He said: "There was more than one of them, and their behaviour was correct and polite, and they took good care of me and my requirements.
"I'm very happy to be home, as you can understand. As you can see I am well."
State television reported that one of the kidnappers told Panagopoulos: "Thanks very much, you're free to go grandpappy," before releasing him.
Panagopoulos, who said he was "still dazed," thanked the police and Greek and foreign politicians for supporting him.
He said his family had received messages of support from across the world.
The shipping magnate said: "I discovered that I have thousands, if not millions of friends in Greece and throughout the world.
"And, you know, that is a unique sensation... My family received many thousands of [supportive] messages."
His family are reported to have paid kidnappers a ransom of between $19m and $26m to secure his release.
While they did not confirm the amount, police said it was the largest ever known sum to have been paid in a Greek kidnap case.
Panagopoulos' wife, Katerina, said last week that she was "ready to pay the sum" to the abductors, appealing to them to release her husband, who needs daily medical treatment including insulin.
But Panagopoulos revealed that he had his medicine with him when he was abducted, and his captors ensured he received it.
Police are hoping that a shipment of medication, which has been traced to a pharmacy north of Athens, may help them locate the kidnappers.

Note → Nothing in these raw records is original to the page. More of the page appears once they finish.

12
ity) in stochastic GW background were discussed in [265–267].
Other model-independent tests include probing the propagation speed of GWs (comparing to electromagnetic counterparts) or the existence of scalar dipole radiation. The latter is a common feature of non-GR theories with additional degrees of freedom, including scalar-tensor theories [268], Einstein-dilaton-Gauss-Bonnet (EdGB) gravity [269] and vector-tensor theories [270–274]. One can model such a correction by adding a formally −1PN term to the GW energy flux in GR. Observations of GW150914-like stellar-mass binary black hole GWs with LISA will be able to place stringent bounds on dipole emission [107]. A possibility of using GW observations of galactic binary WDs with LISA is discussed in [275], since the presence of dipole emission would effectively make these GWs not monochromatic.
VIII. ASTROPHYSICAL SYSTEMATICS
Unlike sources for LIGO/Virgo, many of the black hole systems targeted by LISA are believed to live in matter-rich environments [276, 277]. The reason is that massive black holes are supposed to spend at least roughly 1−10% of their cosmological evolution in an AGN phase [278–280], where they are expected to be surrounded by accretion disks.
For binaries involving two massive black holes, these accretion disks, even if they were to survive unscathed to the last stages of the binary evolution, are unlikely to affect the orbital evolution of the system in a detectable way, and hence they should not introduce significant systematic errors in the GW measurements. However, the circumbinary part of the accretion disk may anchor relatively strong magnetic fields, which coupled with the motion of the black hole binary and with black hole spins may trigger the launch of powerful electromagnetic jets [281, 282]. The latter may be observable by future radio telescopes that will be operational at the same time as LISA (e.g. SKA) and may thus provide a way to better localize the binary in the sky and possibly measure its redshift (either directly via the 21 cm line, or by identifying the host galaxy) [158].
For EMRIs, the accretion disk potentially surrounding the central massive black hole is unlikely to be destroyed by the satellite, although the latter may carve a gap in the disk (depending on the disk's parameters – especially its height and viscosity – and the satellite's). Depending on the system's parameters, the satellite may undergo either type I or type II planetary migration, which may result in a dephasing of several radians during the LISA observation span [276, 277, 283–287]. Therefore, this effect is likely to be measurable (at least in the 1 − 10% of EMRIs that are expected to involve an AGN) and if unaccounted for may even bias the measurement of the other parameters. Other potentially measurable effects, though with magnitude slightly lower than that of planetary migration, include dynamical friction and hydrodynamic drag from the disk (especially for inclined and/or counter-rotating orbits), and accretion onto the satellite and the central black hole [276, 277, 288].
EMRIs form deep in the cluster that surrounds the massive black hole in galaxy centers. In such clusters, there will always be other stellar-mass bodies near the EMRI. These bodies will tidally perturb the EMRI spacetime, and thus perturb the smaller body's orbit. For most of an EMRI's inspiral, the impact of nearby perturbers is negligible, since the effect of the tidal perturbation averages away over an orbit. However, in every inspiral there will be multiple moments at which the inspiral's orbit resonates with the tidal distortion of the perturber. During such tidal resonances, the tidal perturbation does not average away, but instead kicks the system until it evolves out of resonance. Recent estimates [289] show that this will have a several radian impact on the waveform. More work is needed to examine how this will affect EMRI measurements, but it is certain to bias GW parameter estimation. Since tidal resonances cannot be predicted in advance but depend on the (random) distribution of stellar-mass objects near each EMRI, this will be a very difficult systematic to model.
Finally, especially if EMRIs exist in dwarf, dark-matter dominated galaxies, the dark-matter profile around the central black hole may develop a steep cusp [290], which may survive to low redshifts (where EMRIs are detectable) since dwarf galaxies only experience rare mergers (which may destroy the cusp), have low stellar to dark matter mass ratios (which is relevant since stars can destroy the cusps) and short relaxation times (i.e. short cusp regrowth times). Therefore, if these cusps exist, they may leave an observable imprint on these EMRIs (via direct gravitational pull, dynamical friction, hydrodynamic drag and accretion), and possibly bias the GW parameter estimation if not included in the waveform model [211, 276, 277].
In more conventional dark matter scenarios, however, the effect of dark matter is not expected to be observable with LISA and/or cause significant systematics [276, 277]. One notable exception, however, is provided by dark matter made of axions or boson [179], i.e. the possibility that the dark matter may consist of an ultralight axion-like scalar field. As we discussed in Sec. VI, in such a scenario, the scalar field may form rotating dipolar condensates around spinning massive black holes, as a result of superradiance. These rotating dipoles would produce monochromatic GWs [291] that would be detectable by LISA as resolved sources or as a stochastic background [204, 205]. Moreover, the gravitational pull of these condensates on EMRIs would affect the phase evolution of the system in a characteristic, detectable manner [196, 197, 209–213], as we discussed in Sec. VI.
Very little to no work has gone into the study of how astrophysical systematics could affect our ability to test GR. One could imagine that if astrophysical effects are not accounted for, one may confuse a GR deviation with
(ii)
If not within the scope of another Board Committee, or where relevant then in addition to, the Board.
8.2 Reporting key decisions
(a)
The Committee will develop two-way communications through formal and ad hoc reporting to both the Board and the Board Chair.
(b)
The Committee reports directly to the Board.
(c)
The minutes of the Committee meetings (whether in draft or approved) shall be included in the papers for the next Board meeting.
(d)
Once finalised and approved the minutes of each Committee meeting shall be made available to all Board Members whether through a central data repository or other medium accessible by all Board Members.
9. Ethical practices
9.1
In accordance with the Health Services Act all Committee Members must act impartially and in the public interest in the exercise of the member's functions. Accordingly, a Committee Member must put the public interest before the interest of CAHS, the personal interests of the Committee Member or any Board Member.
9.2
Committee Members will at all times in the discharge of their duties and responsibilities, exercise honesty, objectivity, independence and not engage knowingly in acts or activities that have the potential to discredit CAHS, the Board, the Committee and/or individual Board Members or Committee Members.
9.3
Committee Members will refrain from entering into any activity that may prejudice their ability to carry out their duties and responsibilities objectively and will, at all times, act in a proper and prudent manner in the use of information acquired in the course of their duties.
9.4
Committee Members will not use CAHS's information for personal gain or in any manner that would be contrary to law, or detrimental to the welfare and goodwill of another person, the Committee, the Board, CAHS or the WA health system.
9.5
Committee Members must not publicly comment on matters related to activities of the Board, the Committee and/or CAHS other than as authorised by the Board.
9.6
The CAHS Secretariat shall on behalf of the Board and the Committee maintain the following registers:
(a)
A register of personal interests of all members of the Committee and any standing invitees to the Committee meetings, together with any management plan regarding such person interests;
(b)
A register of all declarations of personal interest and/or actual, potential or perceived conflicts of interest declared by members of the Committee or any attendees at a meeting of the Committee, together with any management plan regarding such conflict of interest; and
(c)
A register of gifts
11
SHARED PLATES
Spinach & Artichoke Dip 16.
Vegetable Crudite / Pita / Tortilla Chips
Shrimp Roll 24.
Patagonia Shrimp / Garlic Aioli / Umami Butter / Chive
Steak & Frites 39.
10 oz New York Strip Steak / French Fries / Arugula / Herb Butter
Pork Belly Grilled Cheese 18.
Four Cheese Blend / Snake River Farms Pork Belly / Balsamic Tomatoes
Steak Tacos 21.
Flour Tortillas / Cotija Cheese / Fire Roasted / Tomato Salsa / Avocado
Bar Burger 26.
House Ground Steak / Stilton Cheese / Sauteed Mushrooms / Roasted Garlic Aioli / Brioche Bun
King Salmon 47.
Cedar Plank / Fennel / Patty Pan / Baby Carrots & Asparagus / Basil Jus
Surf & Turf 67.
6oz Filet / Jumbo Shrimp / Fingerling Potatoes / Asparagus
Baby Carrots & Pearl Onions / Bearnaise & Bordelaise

The millionaire and his driver were abducted on January 12 when three armed men blocked his car, shortly after he had left his home.
The driver was found later tied to a tree with handcuffs and a hood placed over his head, police said.
Panagopoulos, one of Greece's richest men, founded Royal Cruise Line in 1971.
After selling the company, he founded Attica Group, which owns two of Greece's largest ferry lines.
Kidnappings, which are usually rare in Greece, have made headlines in the past year with the abductions of two other prominent figures.
In December, Epameinondas Gerasimopoulos, a cardiologist, was taken by gunmen from his home in Vari, a suburb of Athens, and is still missing.
In June, George Mylonas, a leading industrialist, was snatched from outside his home in Thessaloniki in northern Greece.
He was released two weeks later after his family paid a ransom.